Problem to solve:
No pictures, please. Output the lines from the start of the data through the line that contains "[312,436,338,447] -8.1 |", both included, exactly as they stand.

Structured diff data
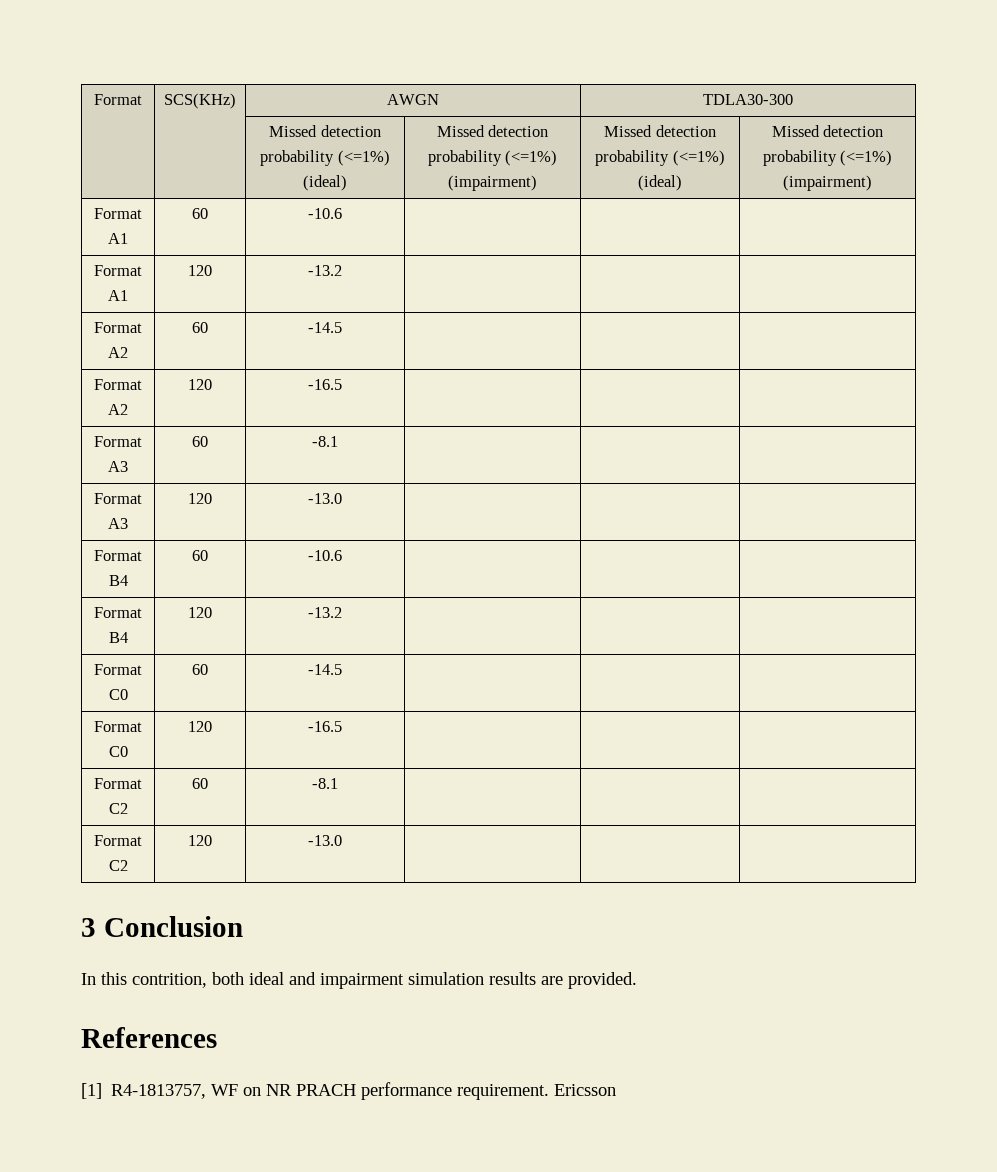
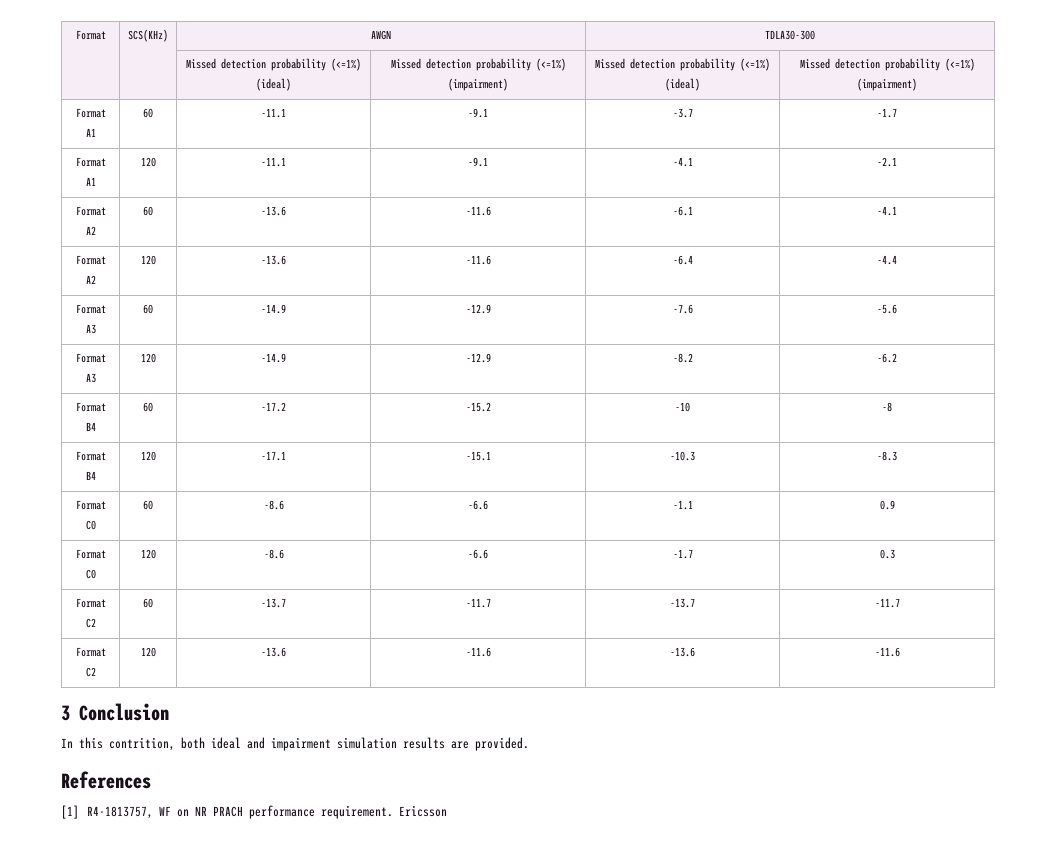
[308,208,342,219] -10.6 | | | -> [261,108,286,118] [468,108,488,118] [672,108,693,118] [877,108,897,118] -11.1 | -9.1 | -3.7 | -1.7
[308,265,342,276] -13.2 | | | -> [261,157,286,167] [468,157,488,167] [672,157,693,167] [877,157,897,167] -11.1 | -9.1 | -4.1 | -2.1
[308,322,342,333] -14.5 | | | -> [261,206,286,216] [465,206,491,216] [672,206,693,216] [877,206,897,216] -13.6 | -11.6 | -6.1 | -4.1
[308,379,342,390] -16.5 | | | -> [261,255,286,265] [465,255,491,265] [672,255,693,265] [877,255,897,265] -13.6 | -11.6 | -6.4 | -4.4
[312,436,338,447] -8.1 | | | -> [261,304,286,314] [465,304,491,314] [672,304,693,314] [877,304,897,314] -14.9 | -12.9 | -7.6 | -5.6
[308,493,342,504] -13.0 | | | -> [261,353,286,363] [465,353,491,363] [672,353,693,363] [877,353,897,363] -14.9 | -12.9 | -8.2 | -6.2
[308,550,342,561] -10.6 | | | -> [261,402,286,412] [465,402,491,412] [675,402,690,412] [882,402,892,412] -17.2 | -15.2 | -10 | -8
[308,607,342,618] -13.2 | | | -> [261,451,286,461] [465,451,491,461] [670,451,695,461] [877,451,897,461] -17.1 | -15.1 | -10.3 | -8.3
[308,664,342,675] -14.5 | | | -> [263,500,284,510] [468,500,488,510] [672,500,693,510] [879,500,895,510] -8.6 | -6.6 | -1.1 | 0.9
[308,721,342,732] -16.5 | | | -> [263,549,284,559] [468,549,488,559] [672,549,693,559] [879,549,895,559] -8.6 | -6.6 | -1.7 | 0.3
[312,778,338,789] -8.1 | | | -> [261,598,286,608] [465,598,491,608] [670,598,695,608] [874,598,900,608] -13.7 | -11.7 | -13.7 | -11.7
[308,835,342,846] -13.0 | | | -> [261,647,286,657] [465,647,491,657] [670,647,695,657] [874,647,900,657] -13.6 | -11.6 | -13.6 | -11.6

Output for this task:
[308,208,342,219] -10.6 | | | -> [261,108,286,118] [468,108,488,118] [672,108,693,118] [877,108,897,118] -11.1 | -9.1 | -3.7 | -1.7
[308,265,342,276] -13.2 | | | -> [261,157,286,167] [468,157,488,167] [672,157,693,167] [877,157,897,167] -11.1 | -9.1 | -4.1 | -2.1
[308,322,342,333] -14.5 | | | -> [261,206,286,216] [465,206,491,216] [672,206,693,216] [877,206,897,216] -13.6 | -11.6 | -6.1 | -4.1
[308,379,342,390] -16.5 | | | -> [261,255,286,265] [465,255,491,265] [672,255,693,265] [877,255,897,265] -13.6 | -11.6 | -6.4 | -4.4
[312,436,338,447] -8.1 | | | -> [261,304,286,314] [465,304,491,314] [672,304,693,314] [877,304,897,314] -14.9 | -12.9 | -7.6 | -5.6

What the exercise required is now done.